コロナ禍で歴史的なバラマキも、庶民に還元なし
この構造的な問題の一端が分かるのが、20年11月に公表された野村総合研究所の調査だ。コロナで休業を経験した労働者がどれほど休業手当を受け取っていたのかを調べたところ、正社員(女性)は62.8%と、どうにか6割の人が休業手当を受け取れているのに対して、なんとパートやアルバイトで働く女性では、わずか30.9%にとどまっていることが分かったのである。
労働基準法では、企業に対して正規、非正規を問わず休業手当の支払いを義務付けている。新型コロナによる休業に関しても、事業者側が「コロナで客が減ったんで今月は給料払えないわ」と開き直らないよう、国が休業手当の一部を補償する雇用調整助成金や、中小企業で働く人向けの休業支援金・給付金という制度をつくって、金をバラまいた。
が、そのカネは経営者のところでストップして、パートやアルバイトで生計を立てる女性の7割は泣き寝入りをしていたというわけである。
断っておくが、これをもってして経営者側が「搾取」をしているなどと主張をしたいわけではない。
飲食店などの小さな事業者にとっては、とにかく「店をつぶさない」が最優先事項となる。なので、国から「このお金で従業員の賃金を上げてくださいね」とか「これで生産性向上に取り組んでくださいね」と金を渡されても、言われた通りの使い方にはならず、会社存続のための「運転資金」に消えてしまう。
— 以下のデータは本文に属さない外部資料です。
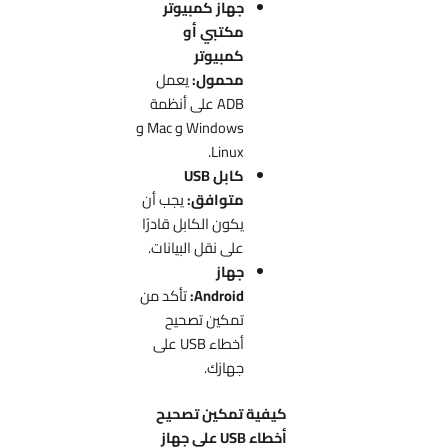
جهاز كمبيوتر
مكتبي أو
كمبيوتر
محمول:
يعمل
ADB على أنظمة
Windows و Mac و
Linux.
كابل USB
متوافق:
يجب أن
يكون الكابل قادرًا
على نقل البيانات.
جهاز
Android:
تأكد من
تمكين تصحيح
أخطاء USB على
جهازك.
كيفية تمكين تصحيح
أخطاء USB على جهاز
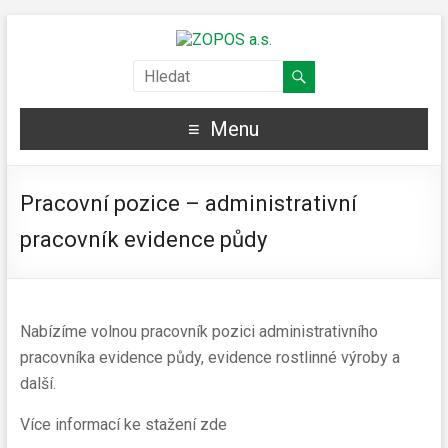
Menu
Pracovní pozice – administrativní
pracovník evidence půdy
Nabízíme volnou pracovník pozici administrativního
pracovníka evidence půdy, evidence rostlinné výroby a
další.
Více informací ke stažení zde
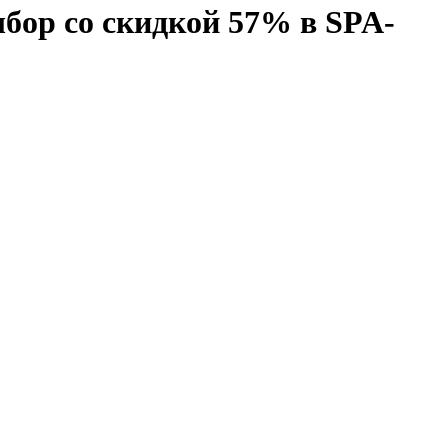
бор со скидкой 57% в SPA-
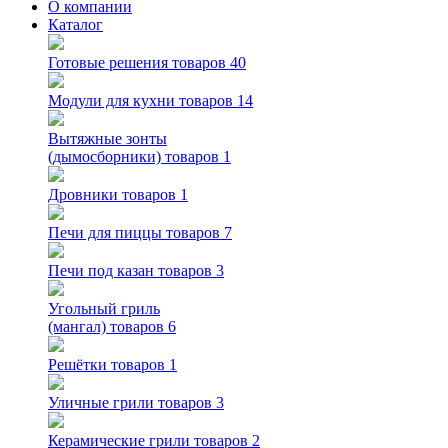
О компании
Каталог
Готовые решения
товаров 40
Модули для кухни
товаров 14
Вытяжные зонты
(дымосборники)
товаров 1
Дровники
товаров 1
Печи для пиццы
товаров 7
Печи под казан
товаров 3
Угольный гриль
(мангал)
товаров 6
Решётки
товаров 1
Уличные грили
товаров 3
Керамические грили
товаров 2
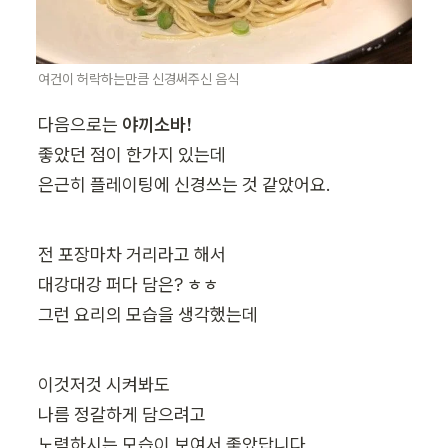
여건이 허락하는만큼 신경써주신 음식
다음으로는 
좋았던 점이 한가지 있는데

은근히 플레이팅에 신경쓰는 것 같았어요.
전 포장마차 거리라고 해서

대강대강 퍼다 담은? ㅎㅎ

그런 요리의 모습을 생각했는데
이것저것 시켜봐도

나름 정갈하게 담으려고

노력하시는 모습이 보여서 좋았답니다.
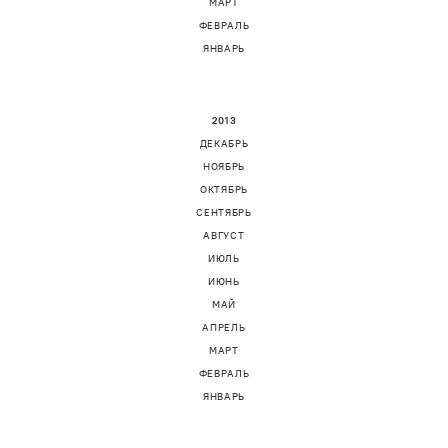
МАРТ
ФЕВРАЛЬ
ЯНВАРЬ
2013
ДЕКАБРЬ
НОЯБРЬ
ОКТЯБРЬ
СЕНТЯБРЬ
АВГУСТ
ИЮЛЬ
ИЮНЬ
МАЙ
АПРЕЛЬ
МАРТ
ФЕВРАЛЬ
ЯНВАРЬ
もしバラマキによって資金難を乗り越えて多少の余裕ができても、それは賃金には還元されない。現金給付を受けた国民の多くが「貯金」をしたように、飲食店などの零細事業者は、先行きが不安なので、何かあった時に備えておかなければいけないからだ。
つまり、事業者に対して行われるバラマキというのはどんなに注文をつけたところで、ほぼ100%、「会社存続」に注ぎ込まれるので、労働者には還元されないものなのだ。
バラマキによって“死に体の事業者”が延命する一方で、そこで働く従業員の待遇はまったく改善されないという醜悪な現実は、2021年の「異常な倒産件数」を見ればよくわかる。
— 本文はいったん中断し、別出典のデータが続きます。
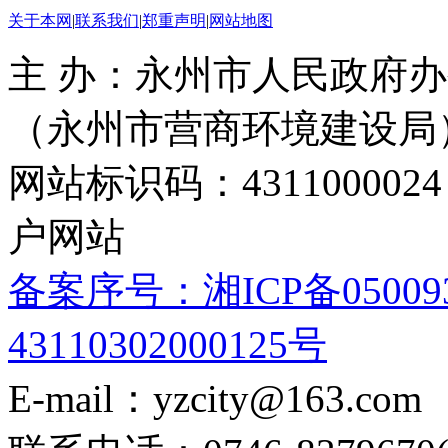
关于本网
|
联系我们
|
郑重声明
|
网站地图
主 办：永州市人民政府办
（永州市营商环境建设局
网站标识码：4311000
户网站
备案序号：湘ICP备05009
43110302000125号
E-mail：yzcity@163.com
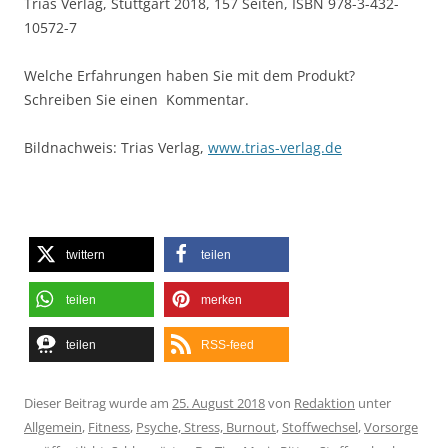
Trias Verlag, Stuttgart 2018, 157 Seiten, ISBN 978-3-432-
10572-7
Welche Erfahrungen haben Sie mit dem Produkt?
Schreiben Sie einen Kommentar.
Bildnachweis: Trias Verlag,
www.trias-verlag.de
twittern
teilen
teilen
merken
teilen
RSS-feed
Dieser Beitrag wurde am
25. August 2018
von
Redaktion
unter
Allgemein
,
Fitness
,
Psyche, Stress, Burnout
,
Stoffwechsel
,
Vorsorge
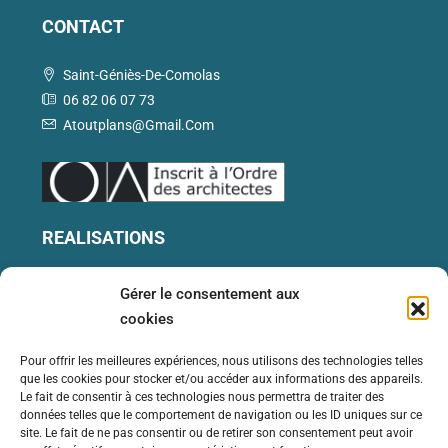
CONTACT
Saint-Géniès-De-Comolas
06 82 06 07 73
Atoutplans@gmail.com
REALISATIONS
Ref 702 – Maison Avec Piscine Et
Gérer le consentement aux
Pool‑house Sorgues (84)
cookies
3
2
135
M2
PISCINES ET EXTÉRIEURS
Pour offrir les meilleures expériences, nous utilisons des technologies telles
que les cookies pour stocker et/ou accéder aux informations des appareils.
Ref 184 – Création De Villa Avec Locaux
Le fait de consentir à ces technologies nous permettra de traiter des
Professionnels À Villeneuve-Lès- Avignon
données telles que le comportement de navigation ou les ID uniques sur ce
(30)
site. Le fait de ne pas consentir ou de retirer son consentement peut avoir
帝国データバンクによれば、なんと前年比23.0%減の6015件で、1966年に次いで過去3番目に少ない、歴史的な超低水準となったのだ。あれだけ経済が止まっていたのにこの結果ということは、歴史的なバラマキが行われたということだ。しかし、そのすさまじい額のカネは、末端の労働者にはゼロ還元だ。
厚生労働省が2月8日に発表した、2021年度の労働者1人当たりの平均現金給与総額は前年より0.3%増だったが、実質賃金指数は前年で横ばい。つまり、日本政府の歴史的なバラマキは、「つぶれそうな法人」を救っただけで、「低賃金にあえぐ個人」には何の恩恵もなかったのである。